TL;DR
- A mini PC ordered off Amazon Australia arrived within 24 hours. By mid-morning the next day it was out of bubble wrap and running an autonomous AI engineering team.
- That team (gstack, an open-source Claude Code skill pack) planned, built, reviewed, tested, and shipped a working feature to production in about five hours.
- Three AI-run review phases caught two design mistakes and one critical bug before a line of code was written — including a bug that would have silently corrupted data once the project scaled.
- The AI asked me for help five times, each time with clear options. It never guessed.
- While verifying the deployment, the process surfaced a separate production bug that had been silently broken for weeks.
- Total cost of the AI tooling: zero. It’s all open source.
What this actually means: the interesting shift in AI-assisted software work right now isn’t bigger or smarter models — those keep improving in the background. It’s the scaffolding built around them. Structured review workflows like this catch the kinds of mistakes that standard AI tools ship, while staying honest about what they don’t know. For anyone watching AI transform knowledge work, this is what the next step actually looks like in practice: less a single robot writing code, more a process that thinks before it builds.
At 7:47 AM on a Tuesday, a Minisforum UM890 Pro mini PC was still wrapped in bubble wrap on my desk. By mid-afternoon it had shipped a feature end-to-end — Linear tickets to merged PR to production canary — run by an autonomous AI engineering team installed on it earlier that morning.

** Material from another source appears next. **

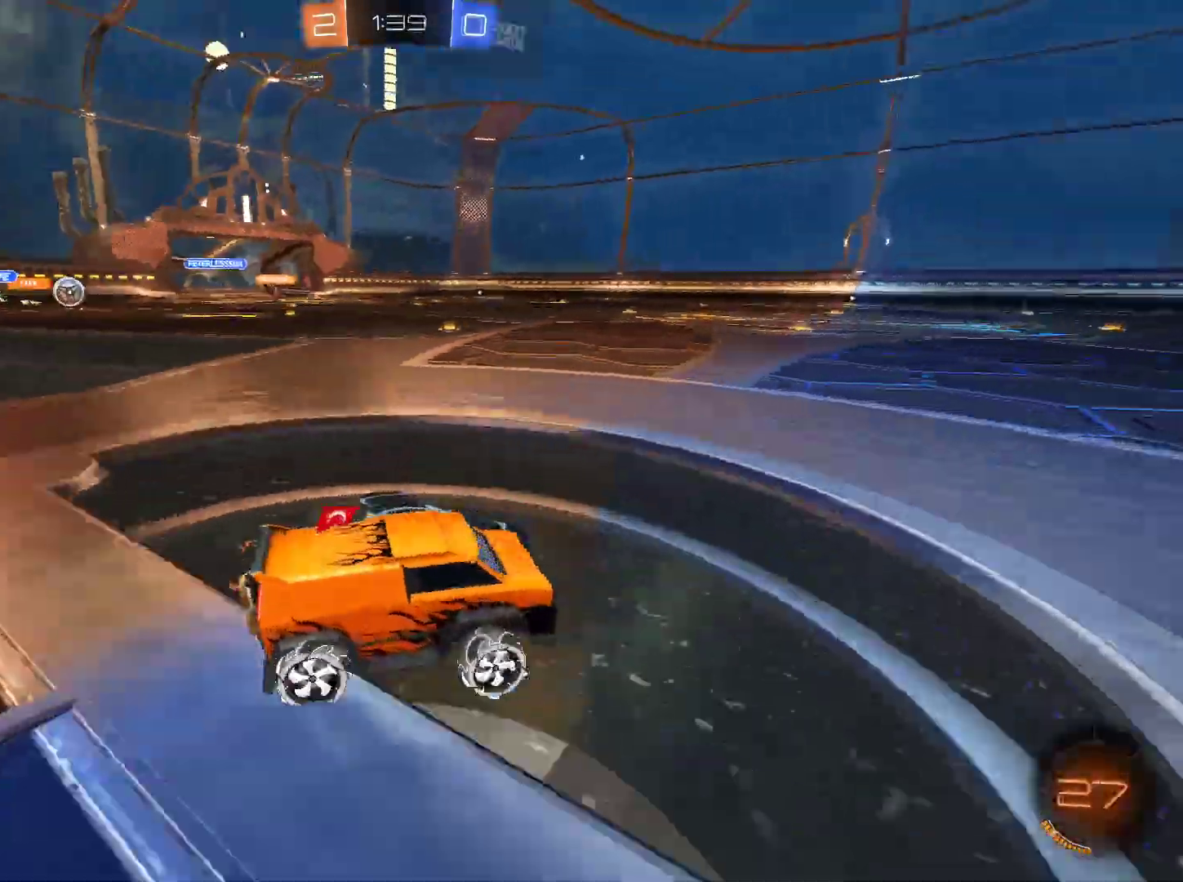
{"keys": ["a", "w"], "mouse": [], "events": [[50, "shift", "up"]]}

Eight hours. Bubble wrap to merged PR.
The team was gstack, Garry Tan’s open-source Claude Code skill pack. 23 skills organised around a sprint structure: think → plan → build → review → test → ship. I pointed it at one Linear epic — a CSV export feature for a personal domain-tracker project, nine tickets — and ran /autoplan. The full loop ran autonomously, except for five moments where it escalated to me.
The stack
- Hardware — Minisforum UM890 Pro (AMD Ryzen 9 8945HS, 32GB RAM, ~$1,340 AUD)
- OS — Ubuntu Server 24.04 LTS, headless
- Remote access — Tailscale (mesh VPN + SSH)
- AI tooling — Claude Code + gstack (Garry Tan’s skill pack, MIT)
- Project management — Linear MCP
- Browser testing — Playwright + headless Chromium
- Target app — Next.js 14 App Router + Supabase + Vitest + TypeScript
- Deployment — Vercel + Cloudflare DNS
/autoplan runs three review phases on any plan before a line of code is written: a CEO-mode review (scope, premise, commercial sanity), a design review (hierarchy, states, accessibility, microcopy), and an engineering review (architecture, tests, performance, security). Three independent perspectives on the same plan, each scoring it and proposing edits. Findings that surface in two or three phases become consensus catches — the ones the author missed in their own framing. Two landed immediately.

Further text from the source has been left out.